» EXTRACT:
....................
Diefenbaker’s critics pointed out, with some justice, that such allowances made his Bill less a binding legal document than a list of toothless suggestions, or what one critic dismissed as “a timid and tepid affirmation of a political and social tradition.” But Diefenbaker always maintained that requiring Parliament to publicly declare when it was violating a right had value in itself. No longer could the government override rights through the use of little-noticed administrative decrees, which it had done during the war. Now Parliament would have to take responsibility in the full glare of public debate.
Singh is unusual in that it draws on both the liberal (via Trudeau) and the democratic (via Diefenbaker) conceptions of rights. In the first half of the decision, three of the justices evaluate Canada’s asylum procedures by the standards set out in Trudeau’s Charter. They conclude that the old paper-based system failed to live up to standards of fairness the Charter sets out. The second half of the decision represents the view of three other justices; they do not say anything about the Charter, but instead note that Canada continues to have a Bill of Rights, which still deserves to be taken seriously in the Charter age.
Today Singh is remembered as a Charter decision. It is not hard to see why. Diefenbaker’s Bill had little influence before the Charter was introduced, and it is unlikely the case would have gone the same way had the Charter not existed. As McGill University law professor Julius Grey put it, the 1982 adoption of the Charter created a “new atmosphere favorable to the protection of basic rights.” Without the revolution in thinking caused by Trudeau’s Charter, Diefenbaker’s Bill would never have been taken seriously enough to strike down Canada’s old asylum laws. In this and other ways there is simply no comparing the liberal and democratic traditions of rights. To be serious about rights is to side with Trudeau against Diefenbaker, and place at least some rights beyond the everyday reach of elected politicians. This is why the great majority of industrialized democracies now enshrine rights at the constitutional level.
....................
» TASKS TO PERFORM:
**A.** From the passage on the Bill of Rights and the Charter, reproduce word for word the part that opens with the words containing "Diefenbaker’s critics pointed" and closes with "of public debate.".
**B.** Condense the paragraph of the passage on the Bill of Rights and the Charter that begins "Singh is unusual" into a short bulleted list that keeps its main facts.

» MATERIAL:
....................
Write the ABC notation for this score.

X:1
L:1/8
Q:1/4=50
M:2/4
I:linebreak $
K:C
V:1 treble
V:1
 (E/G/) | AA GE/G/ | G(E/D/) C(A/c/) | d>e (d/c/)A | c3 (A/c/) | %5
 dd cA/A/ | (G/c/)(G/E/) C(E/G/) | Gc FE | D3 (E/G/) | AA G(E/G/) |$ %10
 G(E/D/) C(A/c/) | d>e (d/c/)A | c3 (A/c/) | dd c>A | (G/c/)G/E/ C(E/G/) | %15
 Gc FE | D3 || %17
....................
» LIST OF SOLUTIONS:
**A.**
Diefenbaker’s critics pointed out, with some justice, that such allowances made his Bill less a binding legal document than a list of toothless suggestions, or what one critic dismissed as “a timid and tepid affirmation of a political and social tradition.” But Diefenbaker always maintained that requiring Parliament to publicly declare when it was violating a right had value in itself. No longer could the government override rights through the use of little-noticed administrative decrees, which it had done during the war. Now Parliament would have to take responsibility in the full glare of public debate.

**B.**
- Singh draws on two conceptions of rights: the liberal one, through Trudeau, and the democratic one, through Diefenbaker.
- In the first half, three justices measure Canada's asylum procedures against Trudeau's Charter. They find that the old paper-based system fell short of the Charter's fairness standards.
- In the second half, three other justices say nothing about the Charter. They note that Canada still has a Bill of Rights that deserves to be taken seriously in the Charter age.